Anyone old enough to remember watching ITV in the early 1970s, with Benny Hill and On the Buses, has probably seen a Spare picture without knowing it: a sinister satyr face flashed up on screen in an advert for the "Buy part one, get part two free" magazine, Man Myth and Magic (available every Thursday from your newsagent at four shillings) with which Grant was involved. He had also made a doubly arcane appearance on late 60s psychedelic vinyl when a little-known band called Bulldog Breed (not to be confused with any later bands of the same name) recorded a track about him.

Since then Spare has been taken up by graphic novelists and experimental musicians, and it looks as if his art is finally gaining wider recognition outside the occult ghetto. A Spare exhibition late last year at the Cuming Museum in south London was so popular – helped by a piece on the BBC's Culture Show – that timed admission had to be introduced, and there is a further documentary in the offing later this year.

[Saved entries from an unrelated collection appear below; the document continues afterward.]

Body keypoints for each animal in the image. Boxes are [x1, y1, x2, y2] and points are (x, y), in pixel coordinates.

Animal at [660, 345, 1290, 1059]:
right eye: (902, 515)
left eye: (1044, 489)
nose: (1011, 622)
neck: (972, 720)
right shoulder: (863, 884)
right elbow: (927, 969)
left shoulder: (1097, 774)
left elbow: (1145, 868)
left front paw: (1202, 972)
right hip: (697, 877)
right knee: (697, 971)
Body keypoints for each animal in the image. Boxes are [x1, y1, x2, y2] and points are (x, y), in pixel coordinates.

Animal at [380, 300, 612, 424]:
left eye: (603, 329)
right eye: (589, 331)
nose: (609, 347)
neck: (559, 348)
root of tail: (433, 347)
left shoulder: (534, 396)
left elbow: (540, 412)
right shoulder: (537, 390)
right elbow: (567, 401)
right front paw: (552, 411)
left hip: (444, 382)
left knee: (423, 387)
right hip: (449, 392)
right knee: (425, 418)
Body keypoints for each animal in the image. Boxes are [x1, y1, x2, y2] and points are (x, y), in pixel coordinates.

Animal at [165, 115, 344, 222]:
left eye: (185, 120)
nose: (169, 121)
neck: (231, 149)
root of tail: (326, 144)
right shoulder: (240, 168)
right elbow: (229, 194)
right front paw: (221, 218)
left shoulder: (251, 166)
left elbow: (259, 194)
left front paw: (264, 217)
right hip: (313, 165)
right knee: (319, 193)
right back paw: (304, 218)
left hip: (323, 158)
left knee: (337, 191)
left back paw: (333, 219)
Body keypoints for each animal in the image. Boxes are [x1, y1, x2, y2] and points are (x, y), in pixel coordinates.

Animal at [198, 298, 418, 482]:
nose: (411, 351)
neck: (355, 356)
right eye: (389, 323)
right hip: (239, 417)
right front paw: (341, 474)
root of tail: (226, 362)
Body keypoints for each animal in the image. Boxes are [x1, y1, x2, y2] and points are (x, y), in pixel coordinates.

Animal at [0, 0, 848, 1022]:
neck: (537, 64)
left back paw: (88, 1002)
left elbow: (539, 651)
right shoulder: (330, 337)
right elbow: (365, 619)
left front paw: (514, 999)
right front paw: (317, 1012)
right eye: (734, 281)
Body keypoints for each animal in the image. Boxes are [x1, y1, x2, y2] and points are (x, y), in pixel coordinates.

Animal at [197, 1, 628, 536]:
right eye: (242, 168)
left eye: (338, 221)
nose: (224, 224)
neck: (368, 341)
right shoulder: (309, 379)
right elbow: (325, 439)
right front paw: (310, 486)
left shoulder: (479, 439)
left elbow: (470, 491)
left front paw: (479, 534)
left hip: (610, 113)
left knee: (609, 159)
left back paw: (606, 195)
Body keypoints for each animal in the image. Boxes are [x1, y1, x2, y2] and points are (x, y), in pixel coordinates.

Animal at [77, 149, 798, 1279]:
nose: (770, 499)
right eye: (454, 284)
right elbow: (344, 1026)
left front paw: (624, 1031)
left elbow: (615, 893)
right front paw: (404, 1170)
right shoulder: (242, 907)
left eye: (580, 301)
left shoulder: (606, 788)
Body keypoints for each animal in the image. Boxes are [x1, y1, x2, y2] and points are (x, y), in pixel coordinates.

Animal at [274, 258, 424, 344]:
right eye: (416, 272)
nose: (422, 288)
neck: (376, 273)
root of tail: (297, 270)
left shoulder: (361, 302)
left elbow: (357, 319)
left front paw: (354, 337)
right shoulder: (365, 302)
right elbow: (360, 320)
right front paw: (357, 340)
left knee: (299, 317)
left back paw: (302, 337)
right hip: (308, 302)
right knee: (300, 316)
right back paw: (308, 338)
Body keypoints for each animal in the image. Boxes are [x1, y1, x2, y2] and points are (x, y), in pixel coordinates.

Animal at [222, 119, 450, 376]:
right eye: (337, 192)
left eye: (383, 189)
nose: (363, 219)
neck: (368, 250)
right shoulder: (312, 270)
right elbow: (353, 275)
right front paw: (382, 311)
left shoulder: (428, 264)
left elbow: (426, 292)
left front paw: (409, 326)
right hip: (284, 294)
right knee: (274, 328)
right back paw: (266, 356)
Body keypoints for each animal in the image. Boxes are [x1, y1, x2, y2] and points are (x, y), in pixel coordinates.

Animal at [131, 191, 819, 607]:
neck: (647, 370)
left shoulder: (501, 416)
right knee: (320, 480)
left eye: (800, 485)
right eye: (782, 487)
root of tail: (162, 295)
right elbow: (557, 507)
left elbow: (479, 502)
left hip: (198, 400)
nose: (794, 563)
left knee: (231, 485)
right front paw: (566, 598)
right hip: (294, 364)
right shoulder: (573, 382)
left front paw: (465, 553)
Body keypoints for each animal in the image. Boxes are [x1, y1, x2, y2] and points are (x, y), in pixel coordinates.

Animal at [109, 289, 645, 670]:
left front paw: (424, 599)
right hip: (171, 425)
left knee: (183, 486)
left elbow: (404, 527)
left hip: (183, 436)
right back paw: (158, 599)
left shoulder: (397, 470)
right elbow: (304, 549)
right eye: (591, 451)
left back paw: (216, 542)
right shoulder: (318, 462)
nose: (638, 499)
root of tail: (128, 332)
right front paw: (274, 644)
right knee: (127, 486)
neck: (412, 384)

The serious recognition that largely eluded him in life seems to be coming at last. At the very least, he deserves to be recognised as part of what Peter Ackroyd has described as the "Cockney visionary tradition". In the words of one of his obituaries ("Strange and Gentle Genius Dies" in the Evening News), "You have probably never heard of Austin Osman Spare. But his should have been a famous name."